> **Task description**:
Reproduce the listing from its first line up to and including the line with "Reading right to", replacing "tallest" with "highest" and leaving everything else unchanged. Omit the pictures from your answer.

> **Available data**:
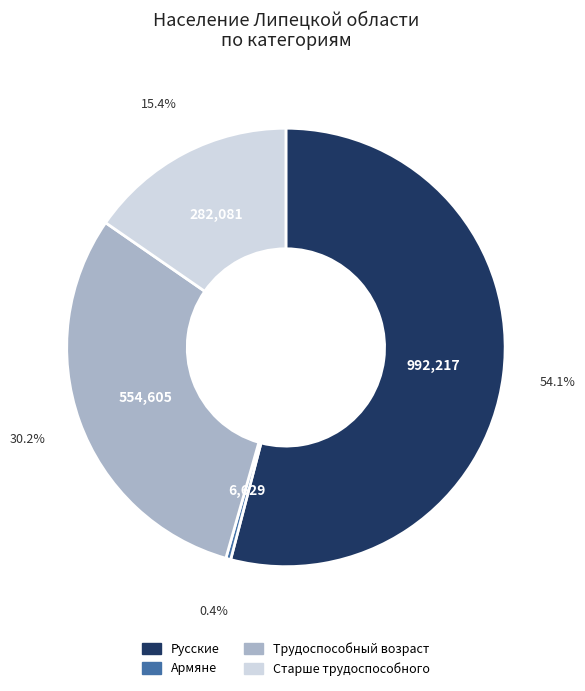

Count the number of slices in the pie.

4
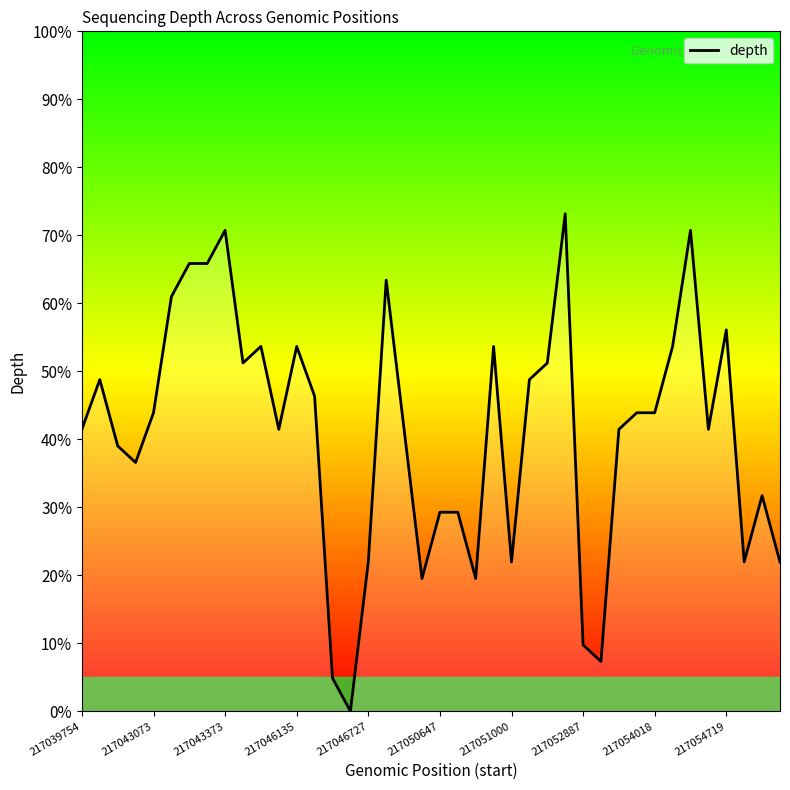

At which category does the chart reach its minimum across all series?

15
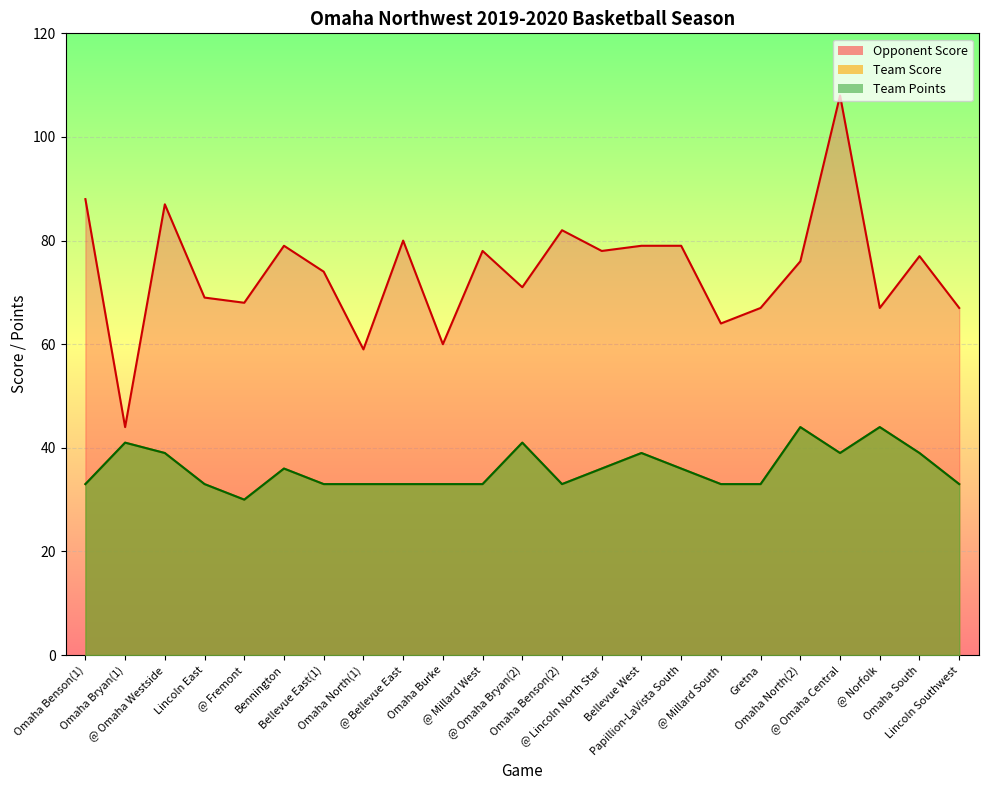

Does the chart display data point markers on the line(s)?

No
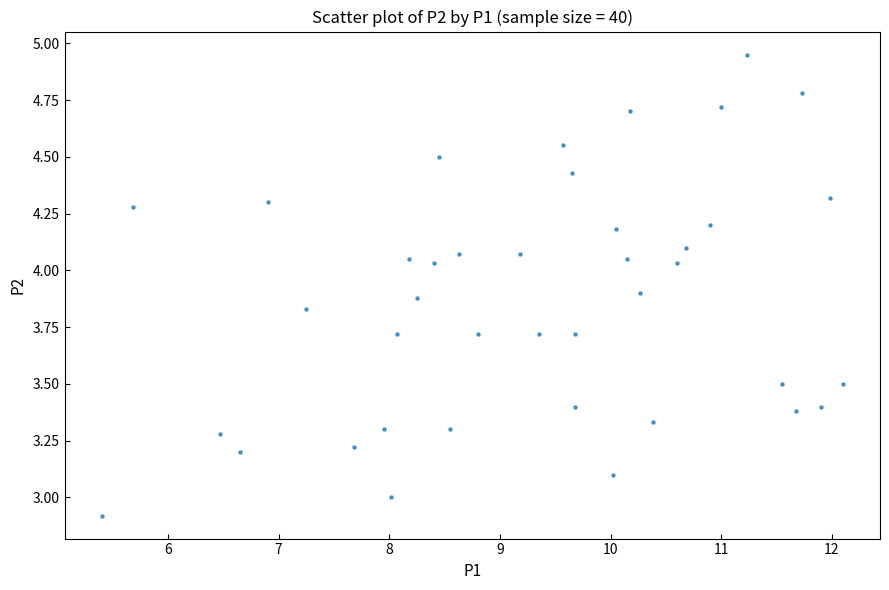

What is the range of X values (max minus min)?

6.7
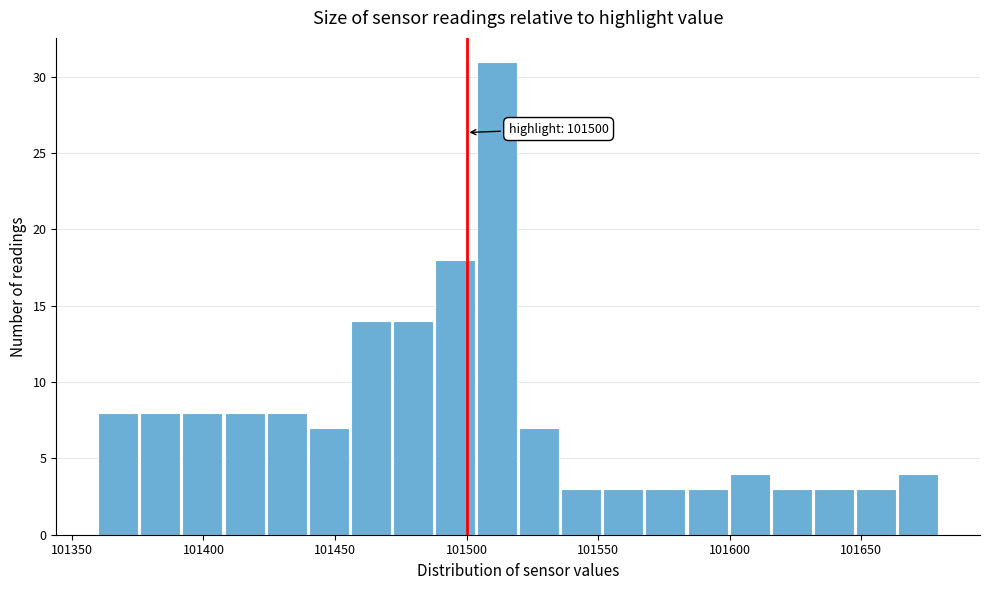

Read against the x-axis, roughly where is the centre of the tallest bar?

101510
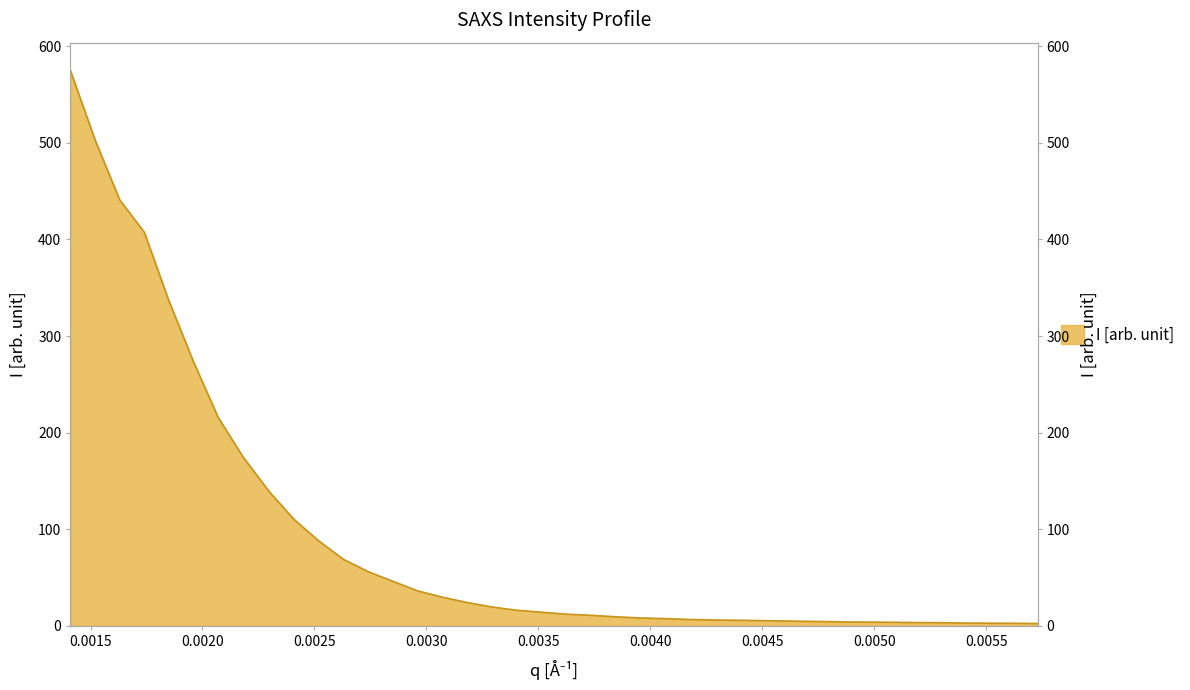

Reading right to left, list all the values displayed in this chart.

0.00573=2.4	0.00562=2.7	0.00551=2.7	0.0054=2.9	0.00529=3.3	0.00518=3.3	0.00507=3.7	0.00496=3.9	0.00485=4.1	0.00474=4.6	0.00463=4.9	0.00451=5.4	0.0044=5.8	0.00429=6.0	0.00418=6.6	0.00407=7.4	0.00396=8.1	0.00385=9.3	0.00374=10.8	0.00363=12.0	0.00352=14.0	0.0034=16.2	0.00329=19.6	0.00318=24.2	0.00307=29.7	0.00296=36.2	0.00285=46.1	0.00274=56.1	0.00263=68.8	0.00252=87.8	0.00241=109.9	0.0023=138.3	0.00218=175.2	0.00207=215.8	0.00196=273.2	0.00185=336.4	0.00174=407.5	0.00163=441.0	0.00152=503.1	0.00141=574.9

> **Finished task**:
Count the number of slices in the pie.

4

At which category does the chart reach its minimum across all series?

15

Does the chart display data point markers on the line(s)?

No

What is the range of X values (max minus min)?

6.7

Read against the x-axis, roughly where is the centre of the highest bar?

101510

Reading right to left, list all the values displayed in this chart.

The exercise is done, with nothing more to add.